The US financial regulator sued ConsenSys, the creator of the popular MetaMask wallet for engaging in the business of a broker without a license. The class-action complaint filed on June 28 does not deny that ConsenSys has been engaged in the unregistered offer and sale of securities through MetaMask Swaps since 2020.
JUST IN: 🇺🇸 SEC sues Consensys, alleging MetaMask is an unregistered securities broker.
— Watcher.Guru (@WatcherGuru) June 28, 2024
Details of the Allegations
According to the SEC, ConsenSys has accrued over $250 million in fees through activities linked to crypto asset transactions and staking services, all without the necessary regulatory approvals. This has allegedly deprived investors of vital protections typically enforced by securities regulations. The SEC is seeking a permanent injunction, civil penalties, and other equitable relief to address these violations.
Moreover, ConsenSys is accused of facilitating investments in staking programs by Lido and Rocket Pool, acting as an intermediary in these unregistered transactions. This has raised significant regulatory concerns, as these actions purportedly position ConsenSys as an underwriter and broker without authorization.
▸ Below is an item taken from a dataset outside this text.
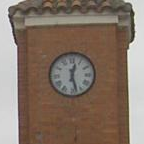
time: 12:27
ConsenSys’s Response and Broader Context
In a countermove earlier this year, ConsenSys sued the SEC following a Wells notice, which hinted at an upcoming enforcement action. The company has contested the SEC’s approach, labeling it as an overreach of authority, particularly concerning the classification of software interfaces like MetaMask as regulatable entities.
This legal battle is part of a broader scrutiny by the SEC over crypto staking services, with the agency arguing that such activities constitute investment contracts under securities laws. Previous actions include a settlement with the Kraken exchange in February, where Kraken agreed to pay $30 million and cease offering staking services to U.S. clients.
As the legal landscape for crypto assets continues to evolve, this case marks a significant development in how regulatory frameworks might adapt to new technological paradigms. The outcome could set important precedents for the treatment of digital asset transactions and staking services under U.S. securities laws.